Lifestyle and General Interest Profile:

  • Arguably the sport’s brightest rising star
  • Brash and undeterred with unwavering confidence
  • Considered a “throwback” rider, embodying many of the outspoken, hard-nosed traits of riders from the early era of the sport
  • Wears the number 2, made famous by Jeremy McGrath, the most successful supercross rider in history, affectionately known as “The King,” and Ryan Villopoto, who won four consecutive Monster Energy Supercross titles from 2011-2014
  • Father was a professional surfer and parents own a surf shop in North Carolina. Cooper is passionate about the discipline as well
  • Quickly becoming a homegrown star in the greater Charlotte area and throughout North Carolina
  • Raced alongside two-time Monster Energy Supercross Champion and international legend Chad Reed during his rookie 450SX Class season
  • Webb’s and Reed’s racing numbers are “2” and “22,” respectively

2017 Season Recap:

Webb entered his rookie season carrying legitimate talent into the premier division.

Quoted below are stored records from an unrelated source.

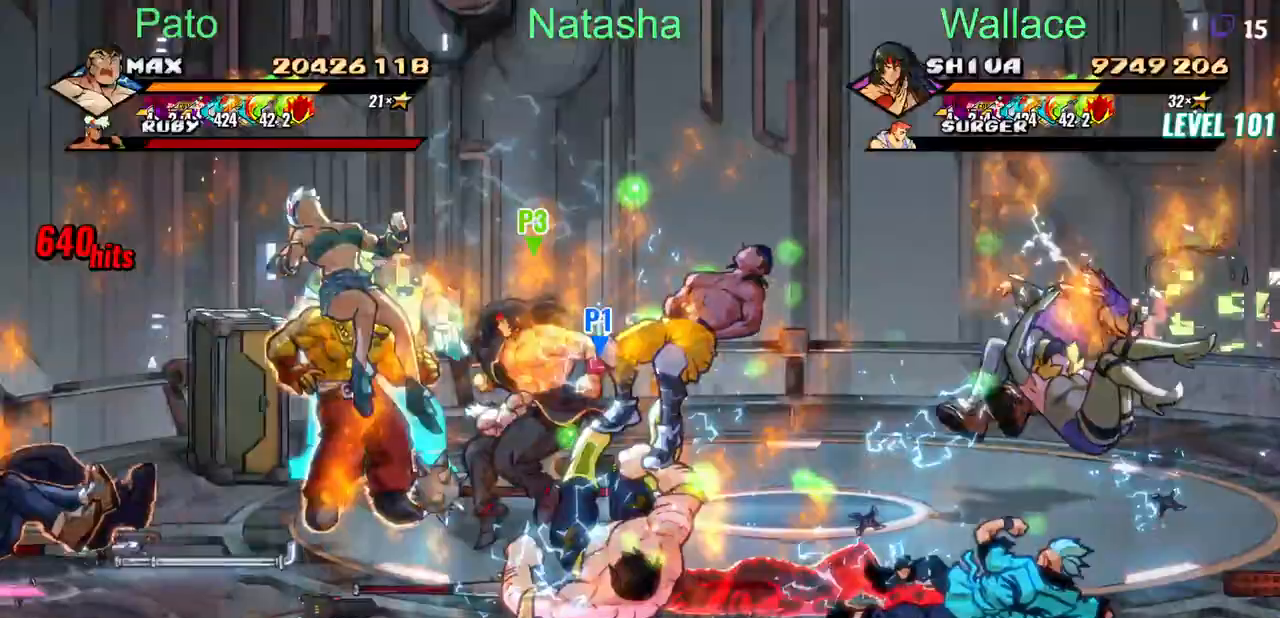
{"buttons": ["DPAD_UP"], "events": []}
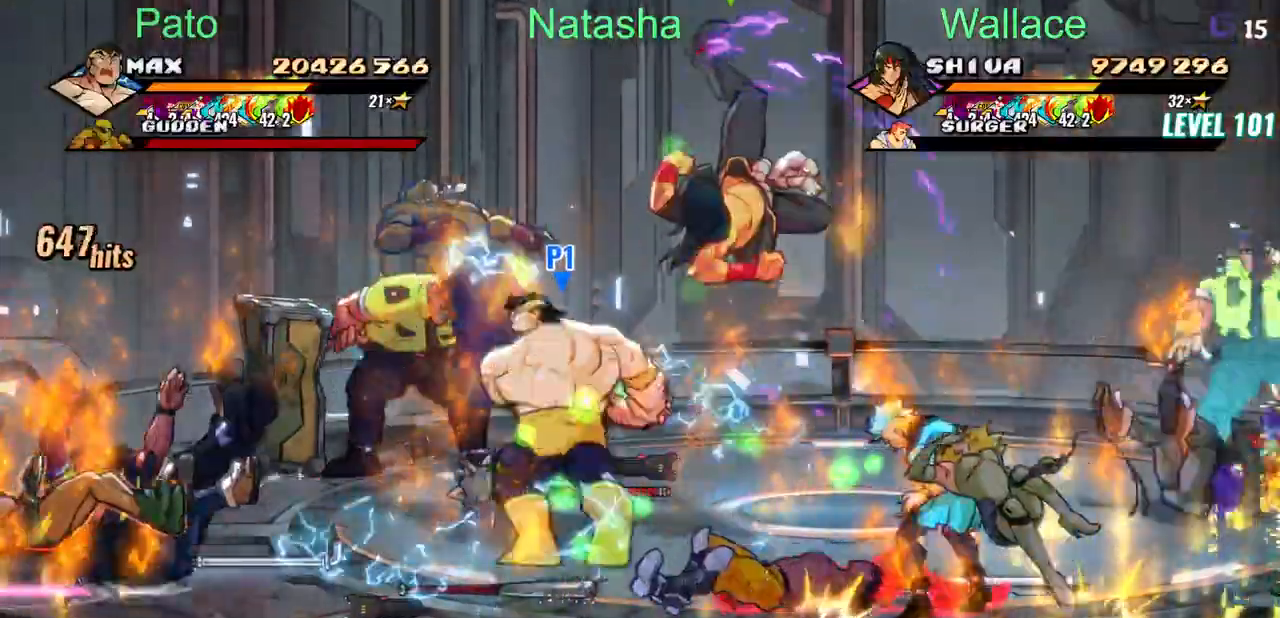
{"buttons": ["DPAD_UP"], "events": []}
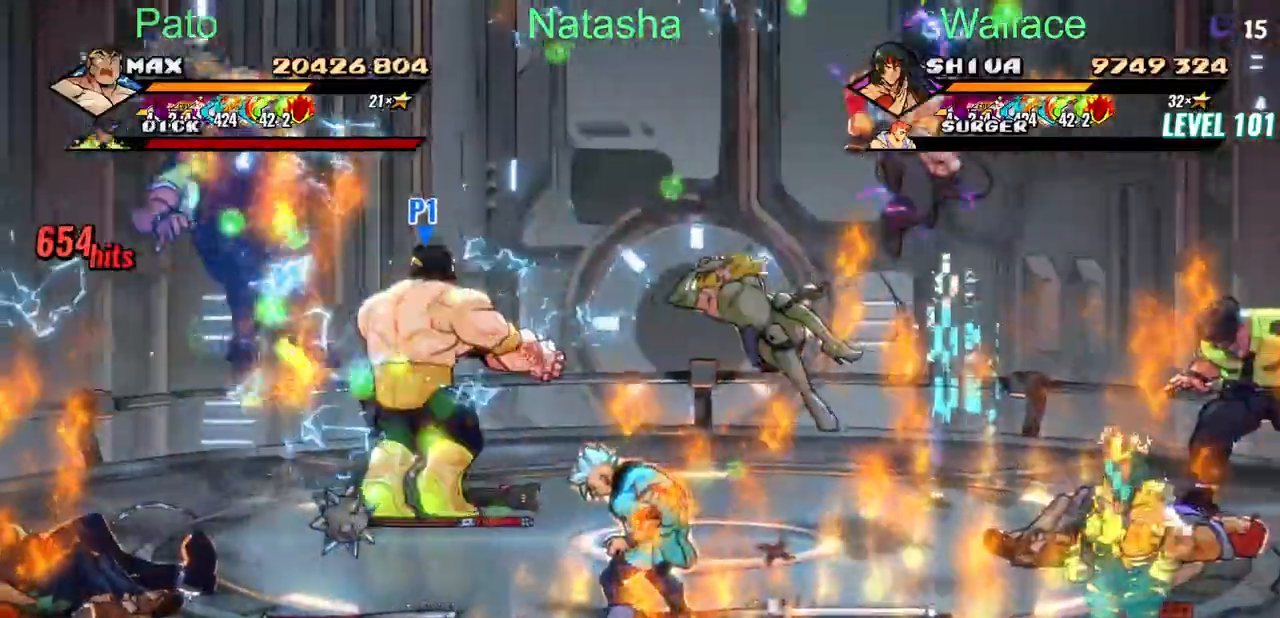
{"buttons": ["DPAD_UP", "DPAD_RIGHT"], "events": [[67, "DPAD_RIGHT", "down"]]}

The brash North Carolina native earned his first career 450SX podium at round 5 in Oakland before a shoulder injury sidelined him for five races. Webb returned to racing after the halfway point and gathered three top 10 finishes which was good enough for 13th overall. As Webb continues to acclimate to the bigger bike, longer season and more experienced competitors, he’s as big of a wild card as they come and wouldn’t surprise anyone if he comes back stronger next season.